If theres one word to describe my experience this weekend, it is this: humbling.
Let's rewind to Saturday.
I woke up feeling overwhelmed. Four million things on my to-do list and at least 3 people who will be disappointed with me by the end of the day no matter how hard I try.
Looking back on it, I was reverting to old behavior, avoidant behavior. In an earlier time, feeling the way I did- anxious, antisocial-- I probably would have cancelled all of my plans, gotten behind my canvas, put on an audiobook, and hid. Maybe for a couple days.
Guess what? I can't do that anymore. It's not an option.
Hiding is no longer an option, because what I'm doing isn't really about me anymore. There is my team, a group of extremely dedicated individuals who want to make a difference in the world as badly as I do.
And more than that, there are all the people who I want to help. Veterans, athletes, non-athletes.
Barefoot Jake setup a meeting with some of his friends down in San Diego. They are veterans, and some of them have been grieviously injured in Afghanistan and Iraq. It might sound a little silly to you, but I was really nervous about meeting them. I guess when it comes down to it, in my heart, I don't really feel all that worthy to represent and champion the men and women who fought for our country. In the beginning, when I started this project, I thought I understood what "sacrifice" meant. I guess I put it in a box with a bunch of other cliches that I didn't understand. But I guess thats part of misunderstanding. You don't know how wrong you are until you get smart enough to realize how stupid you were before. Does that make sense? A more eloquent way of putting it: Hindsight is 20/20.
We met up with these guys in a park in San Diego. I brought Turner New Zealand Filets to cook on the Grill that were generously donated to us by Noel Turner because he realized how badly we were hurting for money and needed grocery money. On the way down, traffic was terrible. It was madness. Tensions were high. Communications were static. I was planning on interviewing them on film with Robot, but as the day progressed and our plans kept getting sidetracked and delayed, I realized that this would probably be something that I would have to let go.
When they showed up to the park, everything changed. I've never been so astonished and touched by another human being. And it wasn't just one human being, it was five.
I don't how to describe the simultaneous feeling of humility, admiration, respect, connection, and love I felt immediately. Even writing this makes me feel it all over again. All I have to do is think of their eyes. A light seemed to shine from somewhere inside them, like their irises were lighthouse windows shining in a dark storm.

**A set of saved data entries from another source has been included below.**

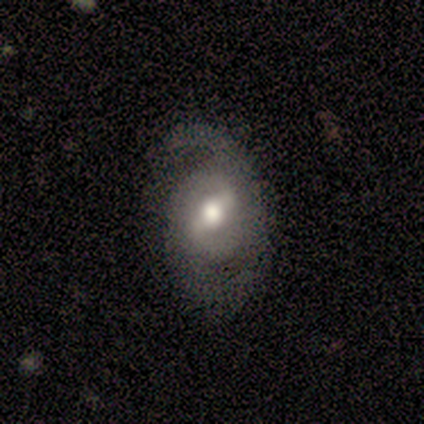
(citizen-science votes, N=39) This is likely a featured or disk galaxy (69%). It is clearly not viewed edge-on (93%). Bar: possibly strong (52%). Spiral arm pattern: clearly yes (92%). Spiral arm count: clearly 2 (87%). Spiral winding: possibly medium (57%). Central bulge: likely moderate (60%). Merging: possibly none (53%).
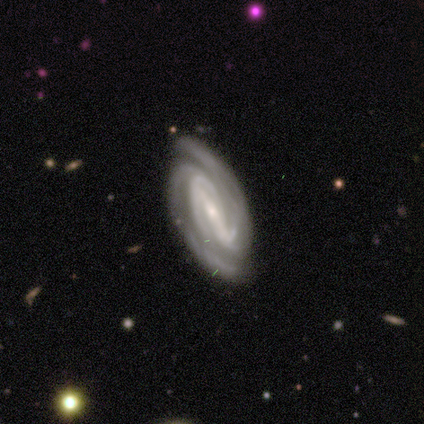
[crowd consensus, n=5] This appears to be a featured or disk galaxy (100%) with a strong bar (50%, tied with weak), 2 (25%, tied with 3, 4 and can't tell) tight (50%, tied with medium) spiral arms (100%) and a small central bulge (75%). Merging: none (100%).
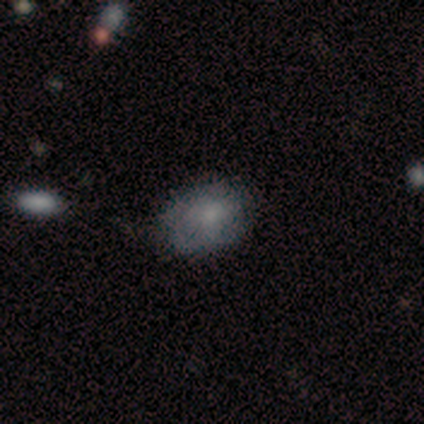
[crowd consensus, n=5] Smooth or featured? featured or disk (60%)
Edge-on disk? no (100%)
Bar? no (100%)
Spiral arms? no (67%)
Bulge size? moderate (33%, tied with small and none)
Merging? none (80%)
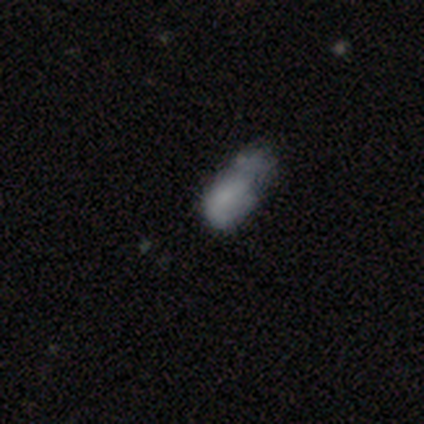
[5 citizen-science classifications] Smooth or featured? 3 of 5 (60%) said smooth. How rounded? 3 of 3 (100%) said in between. Merging? 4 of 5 (80%) said major disturbance.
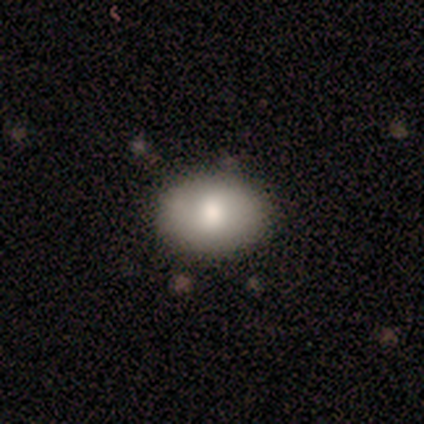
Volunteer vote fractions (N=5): Smooth or featured?
  - smooth: 40% * (tied)
  - star or artifact: 40% * (tied)
  - featured or disk: 20%
How rounded?
  - in between: 100% *
  - round: 0%
  - cigar-shaped: 0%
Merging?
  - none: 100% *
  - minor disturbance: 0%
  - major disturbance: 0%
  - merger: 0%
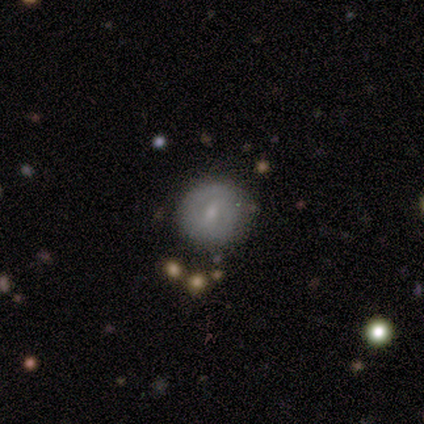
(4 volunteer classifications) Smooth or featured: featured or disk — 75% (smooth — 25%)
Edge-on disk: no — 100%
Bar: weak — 67% (no — 33%)
Spiral arms: no — 67% (yes — 33%)
Bulge size: small — 67% (moderate — 33%)
Merging: none — 75% (minor disturbance — 25%)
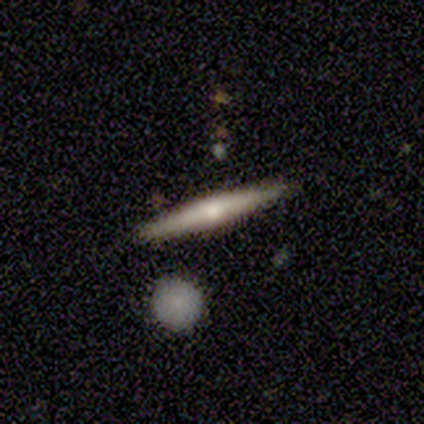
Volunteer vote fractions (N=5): smooth_or_featured: featured or disk (p=1.00)
disk_edge_on: yes (p=1.00)
edge_on_bulge: rounded (p=0.80) [alt: none p=0.20]
merging: none (p=1.00)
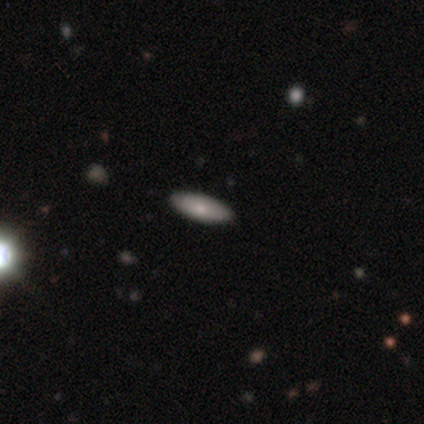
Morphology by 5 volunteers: This appears to be a smooth galaxy with no disk features (100%) that is in between round and cigar-shaped (60%). Merging: none (100%).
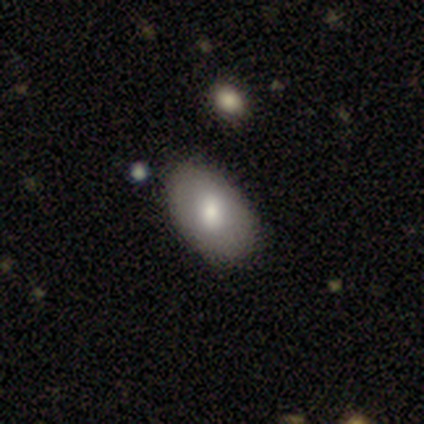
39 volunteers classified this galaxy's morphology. Smooth or featured: smooth — 67% (featured or disk — 28%)
How rounded: in between — 100%
Merging: none — 92% (minor disturbance — 5%)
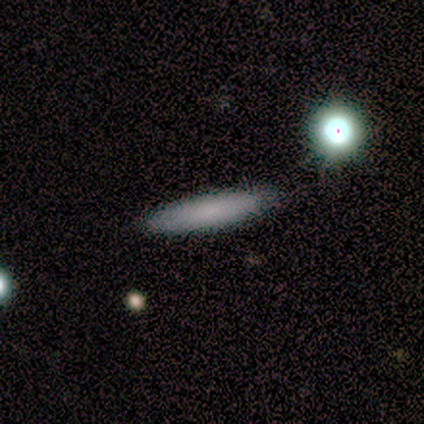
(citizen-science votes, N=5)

I have to wonder…is it me? Just now waking up? Is it that I am just now noticing the light in people, a light that has been there all along? Why was it that every time one of these veterans spoke to me I felt so humbled, so grateful?
Some of these guys lost their legs in combat. All of them have been through much, have seen so much. They were beautiful, and confident, and shining. They were open, and generous, and kind. Their spirits seems so strong and bright, and every time they thanked me for what I planned to do, I felt a twinge of self-consciousness, of silliness, of shame. Like it was such a silly little endeavor compared to what they had already been through. It makes me that much more motivated to run harder, to push farther, and to really make what I am doing count for something.
When I think about James or Tim or Cody rock climbing or running down the street with a prosthetic leg, it makes me realize that my bravery is a drop in the ocean. There is so much courage in the world, and so much love. I just wish there was some way to see it, to know it is there, to remind us that we are not alone, and there are people out there with valiant hearts and spirits that understand ours.
And now I think about their eyes, and I see that the light in them is like a beacon.
I'm starting to feel that way a lot. I have spent a lot of time trying to understand why I'm doing it in the last few weeks. What it began as certainly isn't how it's ended up thus far. I'm constantly being humbled by the aptitude, kindness, generosity, and greatness of the people who I'm working with, and the people who I'm running for.
Even though I have yet to come up with the money I need to complete this journey successfully, I'm finding that more than ever I am getting the spiritual and emotional strength I will need to complete the journey.